NHS was crippled by “unsophisticated” cyber attack
Back in May of this year, the NHS was hit by a cyber attack that severely impacted at least 34% of trusts across England. A report emerging from the National Audit Office (NAO) has condemned preparations made by both the government and NHS national bodies to respond to a potential attack.
The report found that at least 81 trusts out of 236 trusts across England were affected, with a further 603 primary care organisations and 595 GP practices impacted.
The WannaCry virus was the largest cyber attack to hit the NHS to date and led to at least 6,900 NHS appointments being cancelled. It is estimated that a total number of 19,000 appointments may have been affected in some way due to the attack. Most worryingly, 139 people who potentially had cancer had their referrals cancelled.
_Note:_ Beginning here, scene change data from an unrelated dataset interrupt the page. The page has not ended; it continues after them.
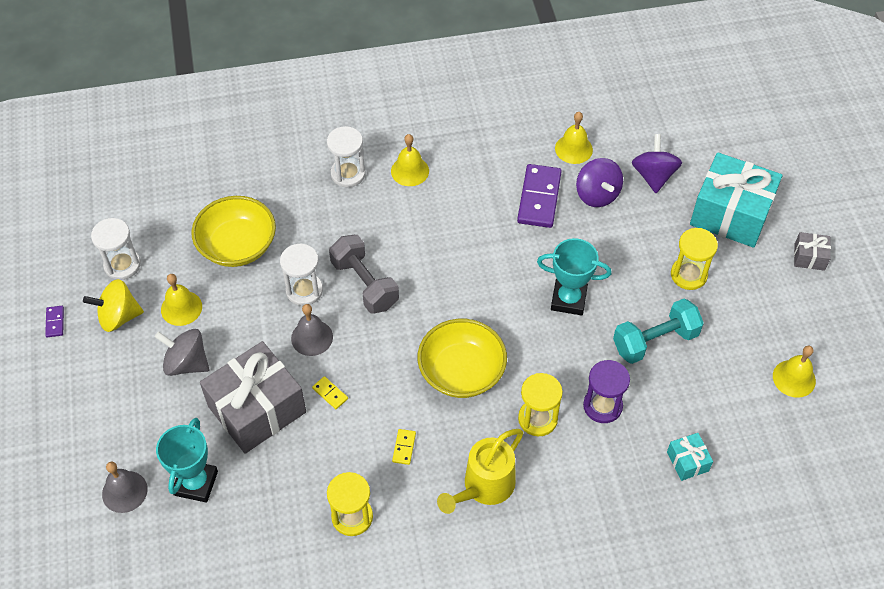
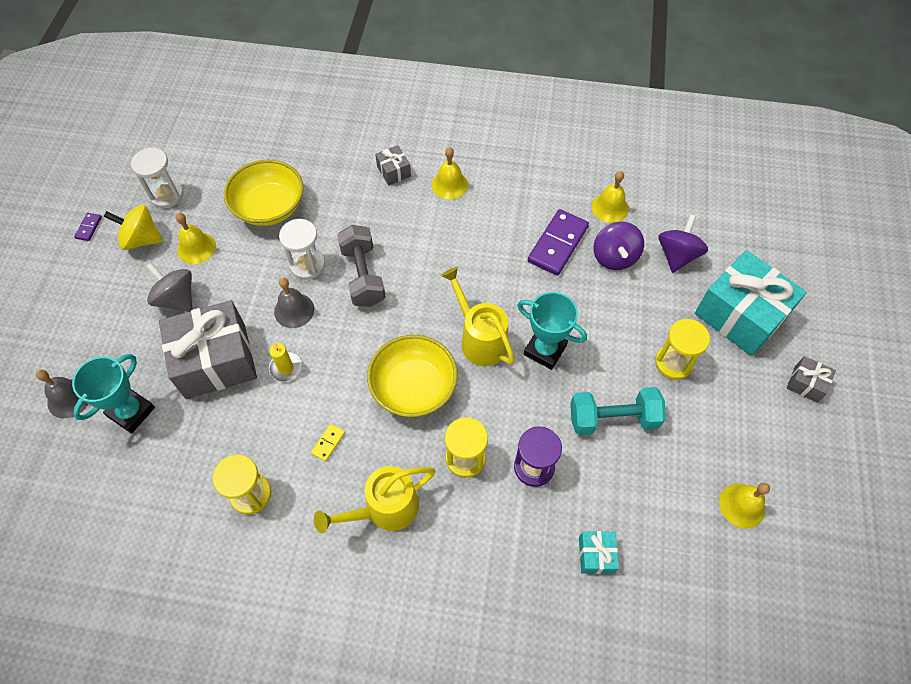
camera: 20 degrees right, 5 degrees up
(330, 393) = (286, 368): yellow domino -> yellow candle
(348, 174) = (394, 171): white hourglass -> grey gift
(503, 308) = (479, 338): none -> yellow watering can

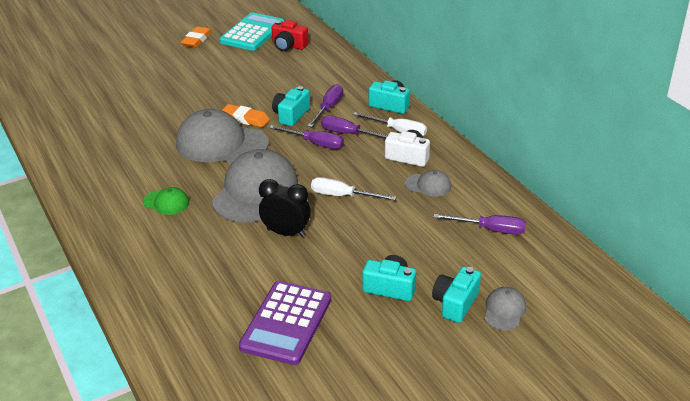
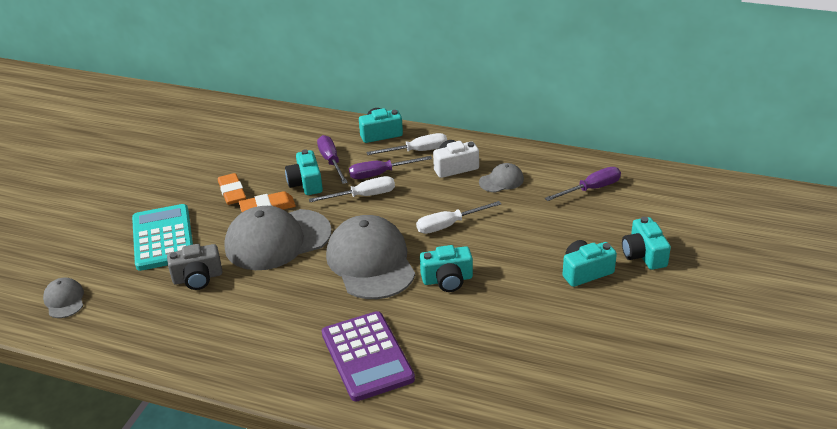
camera: 40 degrees left, 0 degrees up
(145, 142) = (198, 278): none -> grey camera
(166, 202) = (303, 317): green cap -> none
(196, 40) = (106, 161): orange eraser -> orange eraser (232, 192)
(252, 33) = (157, 129): turquoise calculator -> turquoise calculator (163, 238)
(286, 233) = (447, 280): black clock -> turquoise camera
(286, 323) = (552, 347): purple calculator -> purple calculator (367, 356)
(288, 46) = (212, 125): red camera -> none
(315, 143) = (363, 196): purple screwdriver -> white screwdriver
(504, 310) = (680, 240): grey cap -> grey cap (64, 300)

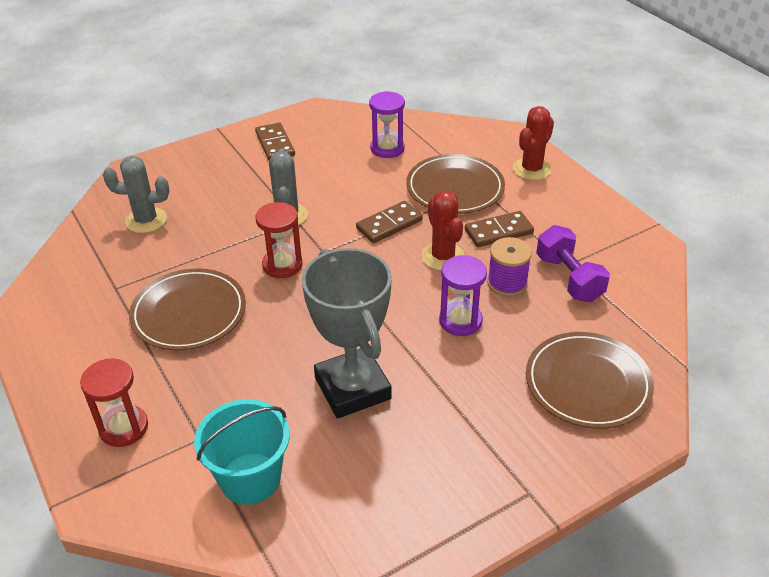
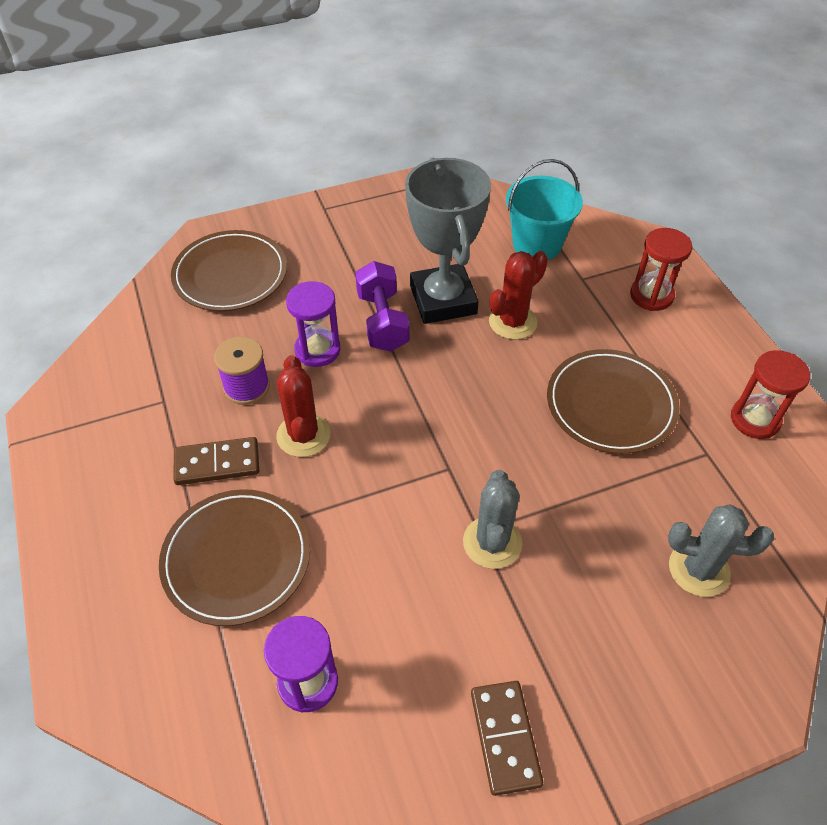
camera: 170 degrees left, 10 degrees up
(282, 265) = (502, 455): red hourglass -> red hourglass (755, 419)
(389, 224) = (353, 500): brown domino -> none
(531, 169) = (103, 580): red cactus -> red cactus (512, 322)
(569, 278) = (175, 382): purple dumbbell -> purple dumbbell (382, 321)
Amyas Morse, Head of the National Audit Office, condemned preparations for this eventuality in strong terms:
“The WannaCry cyber attack had potentially serious implications for the NHS and its ability to provide care to patients. It was a relatively unsophisticated attack and could have been prevented by the NHS following basic IT security best practice. There are more sophisticated cyber threats out there than WannaCry so the Department and the NHS need to get their act together to ensure the NHS is better protected against future attacks.”
The malware did not specifically target the NHS, as it spread through more than 150 countries and hit many large companies, including Nissan and MSD (known as Merck in North America).
The spread of the virus was eventually stopped by a British cyber security researcher, Marcus Hutchins, who registered the domain name that happened to be the kill switch for the malware.
However, NAO’s report suggests that it would have been simple for NHS services to protect themselves from the threat by simply updating the Windows operating system, which would patch against the malware.
NHS Digital had actually advised NHS trusts to do exactly this, in March and April of this year, but does not have the authority to compel them to take action when it sees fit.
Since the attack, there have been suggestions that the virus originated from North Korea and had been a test that was not expected to spread as rapidly as it did.